• [Things to do]:
a. From the forum thread about the flickering monitor, reproduce the passage that begins at the words "I need some" and stops after the words "the same problem.".
b. Answer these questions from the forum thread about the flickering monitor:
(i) For about how long has the original poster owned the PC?
(ii) After booting up, for roughly how long does the computer work before the flickering starts?
(iii) What does the reply recommend using to blow the dust out of the case?
c. In the forum thread about the flickering monitor, why does the reply ask the original poster to post a picture or two of the inside of the computer?

Hard-drive/monitor suddenly not working. Help!!!

page: 1
1

log in

join

posted on Dec, 26 2012 @ 10:16 PM
link   
Hi all.
I need some help fixing my PC. I've owned the thing for about 8 years now with no problems (apart from being slow due to lack of memory).

A few months ago I noticed the monitor would flash off then on for a split second every now and then. This progressed to happening daily. Then in addition to flickering back and forth to a black screen, it would start to look like an old UHF T.V channel being out of tune (flickering, image rolling up, static etc).

The 1st thing I did was check the cables. All connected just fine with power going to all the right places.
Then I checked the video card. Connected just fine.
I thought maybe the video card was playing up, so I removed it, and plugged the monitor into the standard video connection in the harddrive. Same problem occurred.
I tried rolling back the driver, and I had the same problem.

The computer works ok when I boot it up, but only for about an hr and a half, then the flashing/flickering occurs again. If I restart it, it starts bugging out straight away.
So the only way to use it, is once a day for about an hr, then shut it off.

Does anyone here know how to fix the problem, or indeed what's causing it?

Any help is greatly appreciated!
edit on 26-12-2012 by Noinoi because: Title change.




posted on Dec, 26 2012 @ 10:25 PM
link   
Sounds like overheating.

First thing to do is to clean the guts, use a can of compressed air which you can get from any computer parts store or online retailer, use it to blow out all the dust from the inside of your case through the vents paying special attention to any buildup around the heatsink and main fan. I'd also advise posting a picture or two of your guts so we can take a look at the air flow around your case.

If that doesn't help, it could be your psu giving up the ghost, which is a messy replacement on prebuilds, but fortunately very cheap.



posted on Dec, 26 2012 @ 10:34 PM
link   
reply to post by Dispo
 


Cheers, man!

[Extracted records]
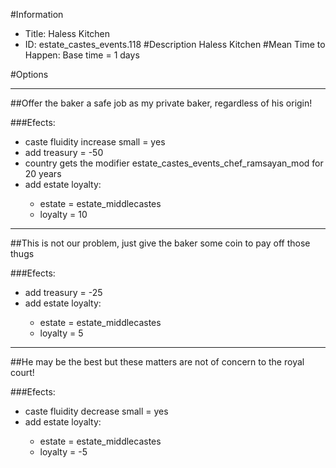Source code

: #Information
 - Title: Haless Kitchen
 - ID: estate_castes_events.118
#Description
Haless Kitchen
#Mean Time to Happen:
Base time = 1 days

#Options

___
##Offer the baker a safe job as my private baker, regardless of his origin!

###Efects:<ul><li>caste fluidity increase small = yes</li><li>add treasury = -50</li><li>country gets the modifier estate_castes_events_chef_ramsayan_mod for 20 years</li><li>add estate loyalty:</li><ul><li>estate = estate_middlecastes</li><li>loyalty = 10</li></ul></ul>

___
##This is not our problem, just give the baker some coin to pay off those thugs

###Efects:<ul><li>add treasury = -25</li><li>add estate loyalty:</li><ul><li>estate = estate_middlecastes</li><li>loyalty = 5</li></ul></ul>

___
##He may be the best but these matters are not of concern to the royal court!

###Efects:<ul><li>caste fluidity decrease small = yes</li><li>add estate loyalty:</li><ul><li>estate = estate_middlecastes</li><li>loyalty = -5</li></ul></ul>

• [Results for the exercise]:
a.
I need some help fixing my PC. I've owned the thing for about 8 years now with no problems (apart from being slow due to lack of memory).

A few months ago I noticed the monitor would flash off then on for a split second every now and then. This progressed to happening daily. Then in addition to flickering back and forth to a black screen, it would start to look like an old UHF T.V channel being out of tune (flickering, image rolling up, static etc).

The 1st thing I did was check the cables. All connected just fine with power going to all the right places.
Then I checked the video card. Connected just fine.
I thought maybe the video card was playing up, so I removed it, and plugged the monitor into the standard video connection in the harddrive. Same problem occurred.
I tried rolling back the driver, and I had the same problem.

b.
(i) About 8 years.
(ii) About an hour and a half.
(iii) A can of compressed air.

c. The reply asks for the pictures so that the people in the thread can look at the airflow around the case. The reply suspects overheating.